**** Input data ****

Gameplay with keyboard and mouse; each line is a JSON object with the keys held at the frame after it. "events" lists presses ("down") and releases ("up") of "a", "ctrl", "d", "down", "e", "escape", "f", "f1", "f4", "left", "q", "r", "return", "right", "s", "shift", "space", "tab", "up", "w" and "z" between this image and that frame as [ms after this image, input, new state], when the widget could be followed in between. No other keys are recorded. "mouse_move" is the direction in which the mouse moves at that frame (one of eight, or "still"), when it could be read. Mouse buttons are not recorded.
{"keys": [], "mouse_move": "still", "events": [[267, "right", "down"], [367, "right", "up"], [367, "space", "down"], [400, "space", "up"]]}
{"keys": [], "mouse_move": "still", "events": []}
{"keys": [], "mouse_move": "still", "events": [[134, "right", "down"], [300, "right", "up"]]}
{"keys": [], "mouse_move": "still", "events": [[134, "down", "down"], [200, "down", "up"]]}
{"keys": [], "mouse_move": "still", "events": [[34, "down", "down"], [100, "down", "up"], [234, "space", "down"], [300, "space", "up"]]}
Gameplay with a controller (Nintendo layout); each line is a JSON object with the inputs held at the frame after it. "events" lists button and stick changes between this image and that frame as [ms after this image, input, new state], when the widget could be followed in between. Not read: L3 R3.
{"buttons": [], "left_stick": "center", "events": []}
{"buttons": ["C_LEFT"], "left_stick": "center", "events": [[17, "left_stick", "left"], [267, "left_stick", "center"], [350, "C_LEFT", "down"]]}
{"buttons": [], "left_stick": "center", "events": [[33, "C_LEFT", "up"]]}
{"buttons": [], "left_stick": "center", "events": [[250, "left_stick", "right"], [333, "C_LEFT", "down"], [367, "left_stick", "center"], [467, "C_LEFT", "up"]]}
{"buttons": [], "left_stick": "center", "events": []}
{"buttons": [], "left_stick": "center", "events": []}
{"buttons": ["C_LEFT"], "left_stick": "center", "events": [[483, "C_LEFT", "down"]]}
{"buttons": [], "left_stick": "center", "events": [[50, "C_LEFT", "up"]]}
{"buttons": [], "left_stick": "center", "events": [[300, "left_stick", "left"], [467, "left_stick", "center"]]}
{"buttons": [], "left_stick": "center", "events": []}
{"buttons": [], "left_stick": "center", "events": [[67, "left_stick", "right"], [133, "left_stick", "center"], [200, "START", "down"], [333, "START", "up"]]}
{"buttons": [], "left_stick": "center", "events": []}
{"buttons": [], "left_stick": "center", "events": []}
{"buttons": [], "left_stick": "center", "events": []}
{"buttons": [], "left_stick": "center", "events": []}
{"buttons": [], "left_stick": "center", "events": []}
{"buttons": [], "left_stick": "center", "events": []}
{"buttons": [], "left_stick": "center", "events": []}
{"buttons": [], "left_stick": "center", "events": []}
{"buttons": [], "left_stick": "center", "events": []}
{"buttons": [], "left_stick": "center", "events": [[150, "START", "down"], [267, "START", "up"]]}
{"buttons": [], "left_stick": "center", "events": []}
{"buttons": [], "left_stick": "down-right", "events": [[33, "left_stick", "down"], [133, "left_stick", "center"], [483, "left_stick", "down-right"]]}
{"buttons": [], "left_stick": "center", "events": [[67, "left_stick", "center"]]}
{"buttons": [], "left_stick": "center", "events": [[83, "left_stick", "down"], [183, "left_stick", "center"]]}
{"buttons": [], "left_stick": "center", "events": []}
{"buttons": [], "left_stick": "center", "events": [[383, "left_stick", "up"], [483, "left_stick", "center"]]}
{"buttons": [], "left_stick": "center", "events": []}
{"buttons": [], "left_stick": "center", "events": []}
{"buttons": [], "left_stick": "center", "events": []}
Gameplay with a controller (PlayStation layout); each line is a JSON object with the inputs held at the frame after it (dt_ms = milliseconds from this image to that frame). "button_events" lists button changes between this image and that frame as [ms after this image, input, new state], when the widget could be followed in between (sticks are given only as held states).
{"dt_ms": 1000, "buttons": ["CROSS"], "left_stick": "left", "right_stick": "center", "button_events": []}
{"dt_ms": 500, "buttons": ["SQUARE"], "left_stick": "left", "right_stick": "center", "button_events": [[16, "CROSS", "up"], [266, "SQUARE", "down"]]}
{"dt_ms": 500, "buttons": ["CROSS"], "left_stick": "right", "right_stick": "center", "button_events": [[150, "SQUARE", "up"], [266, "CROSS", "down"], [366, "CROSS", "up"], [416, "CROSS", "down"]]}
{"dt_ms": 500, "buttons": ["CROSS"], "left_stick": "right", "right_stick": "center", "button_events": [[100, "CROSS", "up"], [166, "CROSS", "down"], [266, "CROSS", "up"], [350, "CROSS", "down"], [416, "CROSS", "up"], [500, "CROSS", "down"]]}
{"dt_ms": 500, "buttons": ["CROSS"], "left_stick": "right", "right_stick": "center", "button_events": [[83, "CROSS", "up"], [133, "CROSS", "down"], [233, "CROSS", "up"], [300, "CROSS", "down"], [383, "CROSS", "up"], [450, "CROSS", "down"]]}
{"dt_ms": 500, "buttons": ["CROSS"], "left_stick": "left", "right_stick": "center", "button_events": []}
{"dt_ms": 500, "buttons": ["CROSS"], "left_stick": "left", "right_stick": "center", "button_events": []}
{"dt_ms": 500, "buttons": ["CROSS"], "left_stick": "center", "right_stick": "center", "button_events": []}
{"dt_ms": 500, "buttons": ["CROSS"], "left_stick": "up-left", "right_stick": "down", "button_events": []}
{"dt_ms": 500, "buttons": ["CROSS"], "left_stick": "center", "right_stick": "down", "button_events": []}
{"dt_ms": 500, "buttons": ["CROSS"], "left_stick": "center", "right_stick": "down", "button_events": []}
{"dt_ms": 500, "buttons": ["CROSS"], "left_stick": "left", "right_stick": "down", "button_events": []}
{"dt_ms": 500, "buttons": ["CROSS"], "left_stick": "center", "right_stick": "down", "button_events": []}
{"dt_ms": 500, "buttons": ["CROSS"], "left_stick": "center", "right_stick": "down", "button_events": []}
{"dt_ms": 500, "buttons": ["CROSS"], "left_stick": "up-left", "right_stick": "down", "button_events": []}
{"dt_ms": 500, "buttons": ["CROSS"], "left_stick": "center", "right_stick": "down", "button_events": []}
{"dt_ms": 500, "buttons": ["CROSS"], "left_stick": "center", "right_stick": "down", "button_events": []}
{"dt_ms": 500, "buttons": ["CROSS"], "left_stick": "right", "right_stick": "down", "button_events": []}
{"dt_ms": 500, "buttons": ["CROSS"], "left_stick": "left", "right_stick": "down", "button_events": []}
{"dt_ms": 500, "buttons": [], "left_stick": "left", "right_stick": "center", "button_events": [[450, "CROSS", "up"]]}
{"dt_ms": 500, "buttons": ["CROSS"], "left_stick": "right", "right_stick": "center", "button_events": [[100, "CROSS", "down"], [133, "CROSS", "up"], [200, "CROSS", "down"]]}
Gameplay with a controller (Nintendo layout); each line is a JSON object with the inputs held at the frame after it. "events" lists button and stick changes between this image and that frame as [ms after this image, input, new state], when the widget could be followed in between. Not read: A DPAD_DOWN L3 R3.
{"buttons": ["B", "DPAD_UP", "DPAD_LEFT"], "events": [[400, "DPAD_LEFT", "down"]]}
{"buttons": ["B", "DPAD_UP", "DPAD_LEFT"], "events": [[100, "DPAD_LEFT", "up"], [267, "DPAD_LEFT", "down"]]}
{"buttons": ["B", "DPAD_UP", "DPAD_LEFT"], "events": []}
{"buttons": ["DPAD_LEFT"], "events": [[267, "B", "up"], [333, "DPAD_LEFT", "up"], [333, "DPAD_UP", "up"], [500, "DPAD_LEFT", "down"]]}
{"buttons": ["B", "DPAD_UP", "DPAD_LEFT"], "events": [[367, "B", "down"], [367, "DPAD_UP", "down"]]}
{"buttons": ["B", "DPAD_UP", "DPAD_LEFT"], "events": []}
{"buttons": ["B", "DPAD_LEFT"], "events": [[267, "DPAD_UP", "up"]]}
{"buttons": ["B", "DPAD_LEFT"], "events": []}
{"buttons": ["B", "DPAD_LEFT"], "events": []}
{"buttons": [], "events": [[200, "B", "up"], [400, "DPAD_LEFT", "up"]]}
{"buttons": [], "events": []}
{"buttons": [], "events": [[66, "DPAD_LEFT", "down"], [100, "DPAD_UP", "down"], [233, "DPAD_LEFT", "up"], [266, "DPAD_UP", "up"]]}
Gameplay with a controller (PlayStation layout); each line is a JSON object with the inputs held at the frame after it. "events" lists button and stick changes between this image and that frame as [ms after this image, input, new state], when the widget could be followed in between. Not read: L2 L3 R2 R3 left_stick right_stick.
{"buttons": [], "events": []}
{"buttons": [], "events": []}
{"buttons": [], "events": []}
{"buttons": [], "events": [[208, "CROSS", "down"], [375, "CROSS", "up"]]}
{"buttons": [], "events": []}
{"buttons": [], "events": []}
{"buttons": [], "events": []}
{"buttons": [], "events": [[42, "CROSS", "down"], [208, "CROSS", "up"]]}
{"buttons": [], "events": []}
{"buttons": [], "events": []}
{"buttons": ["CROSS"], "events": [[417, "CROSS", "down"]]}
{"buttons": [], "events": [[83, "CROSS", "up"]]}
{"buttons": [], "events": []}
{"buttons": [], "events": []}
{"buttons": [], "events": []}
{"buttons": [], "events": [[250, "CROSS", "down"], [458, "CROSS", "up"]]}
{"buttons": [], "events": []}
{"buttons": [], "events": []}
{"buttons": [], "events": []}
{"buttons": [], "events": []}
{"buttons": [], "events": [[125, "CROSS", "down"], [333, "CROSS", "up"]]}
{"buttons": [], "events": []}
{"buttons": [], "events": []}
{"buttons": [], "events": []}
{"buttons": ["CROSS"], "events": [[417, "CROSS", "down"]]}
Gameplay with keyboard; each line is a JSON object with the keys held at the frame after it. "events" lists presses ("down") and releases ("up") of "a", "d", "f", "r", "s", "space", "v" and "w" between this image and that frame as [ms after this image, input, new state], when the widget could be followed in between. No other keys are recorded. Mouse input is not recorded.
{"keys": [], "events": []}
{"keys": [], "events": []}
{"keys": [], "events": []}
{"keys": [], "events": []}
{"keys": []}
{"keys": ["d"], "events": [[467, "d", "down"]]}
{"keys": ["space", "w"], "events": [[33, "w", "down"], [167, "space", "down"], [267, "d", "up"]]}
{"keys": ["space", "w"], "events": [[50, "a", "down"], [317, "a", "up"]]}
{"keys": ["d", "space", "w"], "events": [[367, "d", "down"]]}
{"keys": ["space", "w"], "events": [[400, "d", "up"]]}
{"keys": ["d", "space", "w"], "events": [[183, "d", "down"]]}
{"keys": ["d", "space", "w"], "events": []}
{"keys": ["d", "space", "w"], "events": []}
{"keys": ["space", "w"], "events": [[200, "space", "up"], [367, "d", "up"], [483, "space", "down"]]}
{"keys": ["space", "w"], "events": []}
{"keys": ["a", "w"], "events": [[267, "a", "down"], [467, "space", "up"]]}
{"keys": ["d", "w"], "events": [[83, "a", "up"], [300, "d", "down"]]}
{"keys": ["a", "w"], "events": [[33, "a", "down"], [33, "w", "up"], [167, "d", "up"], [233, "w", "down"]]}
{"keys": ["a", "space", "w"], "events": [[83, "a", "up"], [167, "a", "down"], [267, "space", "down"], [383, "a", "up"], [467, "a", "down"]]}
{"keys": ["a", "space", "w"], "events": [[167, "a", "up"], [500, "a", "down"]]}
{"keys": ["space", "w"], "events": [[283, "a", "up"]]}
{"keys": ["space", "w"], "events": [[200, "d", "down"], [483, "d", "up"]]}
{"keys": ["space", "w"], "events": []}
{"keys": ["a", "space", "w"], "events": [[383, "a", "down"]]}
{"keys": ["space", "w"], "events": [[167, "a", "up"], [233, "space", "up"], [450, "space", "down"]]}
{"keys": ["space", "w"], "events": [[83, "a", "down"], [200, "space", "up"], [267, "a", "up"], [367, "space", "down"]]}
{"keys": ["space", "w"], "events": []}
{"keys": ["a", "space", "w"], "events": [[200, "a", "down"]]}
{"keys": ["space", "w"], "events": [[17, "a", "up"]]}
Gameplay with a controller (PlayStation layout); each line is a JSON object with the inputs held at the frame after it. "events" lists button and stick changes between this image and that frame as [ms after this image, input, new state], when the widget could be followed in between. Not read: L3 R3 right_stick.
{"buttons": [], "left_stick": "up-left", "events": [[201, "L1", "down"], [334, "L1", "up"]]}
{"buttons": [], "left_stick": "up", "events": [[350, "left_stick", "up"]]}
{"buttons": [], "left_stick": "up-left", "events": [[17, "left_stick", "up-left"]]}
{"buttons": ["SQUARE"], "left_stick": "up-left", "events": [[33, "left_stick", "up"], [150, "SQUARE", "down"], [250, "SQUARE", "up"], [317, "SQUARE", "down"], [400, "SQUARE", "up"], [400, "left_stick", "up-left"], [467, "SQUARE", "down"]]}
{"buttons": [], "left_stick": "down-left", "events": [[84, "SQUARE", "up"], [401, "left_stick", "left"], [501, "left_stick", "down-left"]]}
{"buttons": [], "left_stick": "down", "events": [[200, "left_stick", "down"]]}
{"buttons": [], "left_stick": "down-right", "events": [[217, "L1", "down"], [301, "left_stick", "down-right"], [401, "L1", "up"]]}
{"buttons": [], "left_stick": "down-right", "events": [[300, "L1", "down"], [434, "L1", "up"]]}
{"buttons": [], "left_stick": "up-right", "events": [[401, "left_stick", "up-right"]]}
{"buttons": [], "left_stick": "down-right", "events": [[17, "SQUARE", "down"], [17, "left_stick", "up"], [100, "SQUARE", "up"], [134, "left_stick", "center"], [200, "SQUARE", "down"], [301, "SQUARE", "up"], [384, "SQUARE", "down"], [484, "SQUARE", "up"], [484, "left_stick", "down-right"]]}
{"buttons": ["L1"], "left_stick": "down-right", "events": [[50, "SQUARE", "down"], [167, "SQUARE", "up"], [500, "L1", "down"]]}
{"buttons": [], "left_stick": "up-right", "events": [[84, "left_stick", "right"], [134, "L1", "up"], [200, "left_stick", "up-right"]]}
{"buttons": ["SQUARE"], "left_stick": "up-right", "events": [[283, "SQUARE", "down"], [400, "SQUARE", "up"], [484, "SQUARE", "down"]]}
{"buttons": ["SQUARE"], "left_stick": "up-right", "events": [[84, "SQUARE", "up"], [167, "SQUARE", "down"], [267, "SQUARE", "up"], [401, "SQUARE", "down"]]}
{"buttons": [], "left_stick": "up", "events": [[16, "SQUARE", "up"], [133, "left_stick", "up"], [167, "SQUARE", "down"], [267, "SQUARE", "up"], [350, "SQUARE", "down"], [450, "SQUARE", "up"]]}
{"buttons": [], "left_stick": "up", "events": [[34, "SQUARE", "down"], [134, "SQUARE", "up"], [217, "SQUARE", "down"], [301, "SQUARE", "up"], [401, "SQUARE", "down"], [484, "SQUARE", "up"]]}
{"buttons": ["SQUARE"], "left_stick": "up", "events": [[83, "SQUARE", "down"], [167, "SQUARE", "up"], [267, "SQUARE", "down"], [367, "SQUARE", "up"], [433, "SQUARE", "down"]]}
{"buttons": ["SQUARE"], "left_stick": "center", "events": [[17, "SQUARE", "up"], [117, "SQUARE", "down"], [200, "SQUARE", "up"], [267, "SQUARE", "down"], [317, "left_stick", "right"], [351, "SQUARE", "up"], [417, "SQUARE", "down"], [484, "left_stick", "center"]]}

****

## Work to be completed
Select every line above that contains the word "recorded", and copy it.

## Answer area
Gameplay with keyboard and mouse; each line is a JSON object with the keys held at the frame after it. "events" lists presses ("down") and releases ("up") of "a", "ctrl", "d", "down", "e", "escape", "f", "f1", "f4", "left", "q", "r", "return", "right", "s", "shift", "space", "tab", "up", "w" and "z" between this image and that frame as [ms after this image, input, new state], when the widget could be followed in between. No other keys are recorded. "mouse_move" is the direction in which the mouse moves at that frame (one of eight, or "still"), when it could be read. Mouse buttons are not recorded.
Gameplay with keyboard; each line is a JSON object with the keys held at the frame after it. "events" lists presses ("down") and releases ("up") of "a", "d", "f", "r", "s", "space", "v" and "w" between this image and that frame as [ms after this image, input, new state], when the widget could be followed in between. No other keys are recorded. Mouse input is not recorded.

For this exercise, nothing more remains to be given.